▶ **Task item A**:
Rewrite the account of Timmy White's kidnapping from "He started grooming" up to and including "with another classmate.", putting "yard sales" in place of "garage sales".
▶ **Task item B**:
Extend the account of Timmy White's kidnapping, picking up right after its last sentence.

BEGIN Extract to read

So, Ken was hired to watch the land, but he had his own ideas. He started selling the marijuana that he was guarding and he used kids to do it. He was paying kids to sell it for him and he was also offering more money if they brought back a younger kid to be his son. When the New Year began, Ken officially ended the sex acts with Steven and increased his efforts to kidnap a younger child and potentially get rid of Steven forever. By early 1980, Ken still didn’t have a younger son like he wanted and he was getting desperate. He found a five-year-old boy named Timmy White and he started following him around and making plans to kidnap him. Ken took both Steven and another boy named Sean to Ukiah several times so they could watch this young boy.  

 

He started grooming Sean to be his partner in crime. He told him how useless Steven had become to him and he would give him marijuana when they hung out. He took Sean to a hotel one night and on Valentine’s Day morning, they went to a McDonald’s and Ken told the teen exactly what he was going to do in this kidnapping. They headed out about 8:30 AM to search for Timmy White, but they couldn’t find him, so they went to some garage sales and Salvation Army while they waited. They also went to The Thrifty Drug store so Ken could buy a bottle of Nytol sleeping pills. When it was a little past 11, they drove back to Yokayo Elementary. The kindergartners were released at 11:30 and that’s when they spotted Timmy, walking with another classmate.  

 

Ken stopped the car and Sean got out to pretend he was checking the right rear tire. His job was to ask Timmy for help, grab him, get in the backseat with him, and close the door quickly so Ken could speed off. Sean turned to Timmy and ask him to hold the tire’s valve stem to keep it from leaking air and Timmy was smart, he said no and walked away. Sean was scared to go after the child and things weren’t going as planned, so he hopped back in the car. Ken lost his cool and screamed at him to get Timmy, so he started running after him, but Timmy started running too.  

 

Sean caught up to him, wrapped his arms around the young boy and tossed him into the car, kicking and screaming. Ken immediately told Timmy that his mother was sick, and Sean told him that they were going to the dentist. So.....Timmy was confused obviously...and very afraid. Sean gave him the sleeping pill and some fruit punch and both boys laid down so they couldn’t be seen in the windows. Sean was paid with two bottles of Jack Daniels for his role in the kidnapping and he flagged down a friend for a ride and didn’t mention a word about what happened.  

 

Later that afternoon, Ken picked up Steven from the bus stop and that’s when he saw Timmy in the back of the car and they silently drove back to the cabin. Around this time, Timmy’s mother Angela, had filed a report when her son didn’t show up at the babysitter’s house and the police were out looking for him.

END Extract to read
BEGIN Material provided

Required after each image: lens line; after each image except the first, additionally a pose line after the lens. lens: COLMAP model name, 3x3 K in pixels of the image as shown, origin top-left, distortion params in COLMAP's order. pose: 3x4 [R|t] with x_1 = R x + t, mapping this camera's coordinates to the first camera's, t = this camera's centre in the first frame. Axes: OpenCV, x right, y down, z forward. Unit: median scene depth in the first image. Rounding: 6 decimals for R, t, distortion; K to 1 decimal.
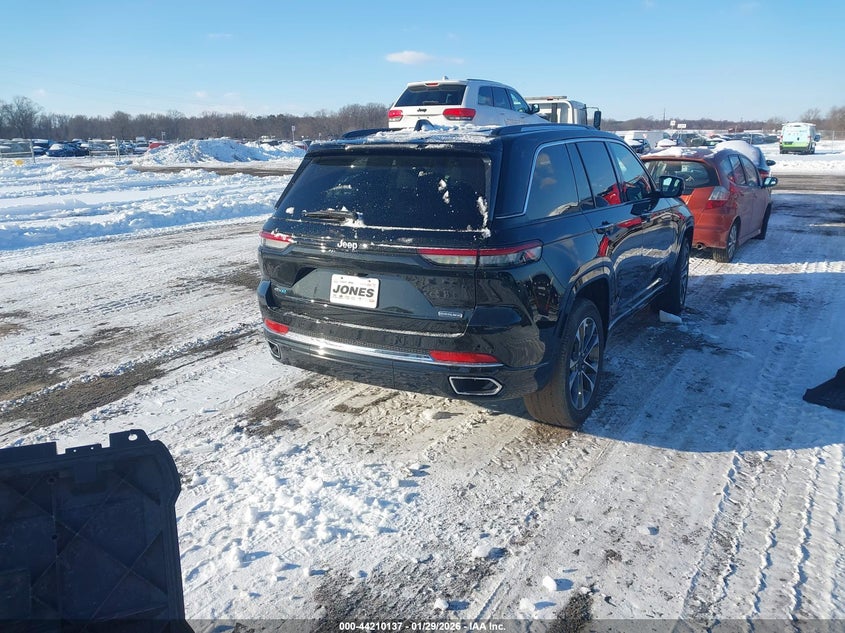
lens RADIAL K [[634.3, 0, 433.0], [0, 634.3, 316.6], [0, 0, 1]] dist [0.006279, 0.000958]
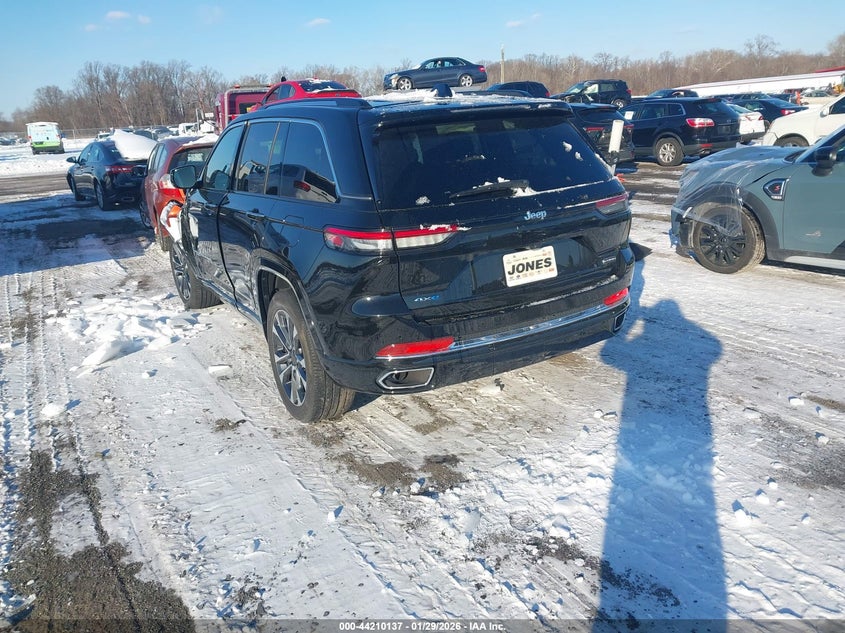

END Material provided

▶ **Exercise response A**:
He started grooming Sean to be his partner in crime. He told him how useless Steven had become to him and he would give him marijuana when they hung out. He took Sean to a hotel one night and on Valentine’s Day morning, they went to a McDonald’s and Ken told the teen exactly what he was going to do in this kidnapping. They headed out about 8:30 AM to search for Timmy White, but they couldn’t find him, so they went to some yard sales and Salvation Army while they waited. They also went to The Thrifty Drug store so Ken could buy a bottle of Nytol sleeping pills. When it was a little past 11, they drove back to Yokayo Elementary. The kindergartners were released at 11:30 and that’s when they spotted Timmy, walking with another classmate.

▶ **Exercise response B**:
 

Timmy lived with his mother, Angela, and her second husband, Jim White and Timmy had an older sister, Nicole. Jim had adopted both children when they got married the previous year and they lived 7 miles south of Ukiah on Blue Oak Drive. Angela had just started working at the Mendocino County Board of Realtors and Timmy started kindergarten at Yokayo and his sister was in first grade at the school across the street. The family decided to go with a small private day care center for their children run by Diane Crawford in her home, just a few blocks from the kids’ schools. Angela dropped her son off at school on Valentine’s Day morning and at 11:50 AM, Diane Crawford called her at work. Angela was on a long-distance call, so she asked another coworker to say she would call her back shortly. A few minutes later, she was still on the call, so she wrote a note to her coworker and asked him to call Diane back. After he hung up, he said, Timmy’s not home, I’ll go look for him. 

 

Angela wasn’t that concerned initially. It was Valentine’s Day and she figured Timmy stayed late at school for their class party. Timmy got out of school at 11:30 and suddenly, she realized it was noon. That didn’t make sense, something was wrong. She locked up the office and headed out to look for her son. She stopped at the school and the principal said the class got out on time, the party did not go late. After hearing this, Angela contacted the police. The weather was bad and it was raining, just like it had on the day Steven was kidnapped years earlier.    

 

Two days after Timmy’s disappearance, tracking dogs were brought in from Sacramento to scour the 10 square block neighborhood between Yokayo Elementary and the babysitter’s home, but they weren’t able to pick up a scent because it had rained for three days prior to that. Smith Air Service provided a helicopter for Ukiah policemen searching the remote hils west of town, but the rain ended up washing the grease from the rotor’s bearings and the flights got cut short.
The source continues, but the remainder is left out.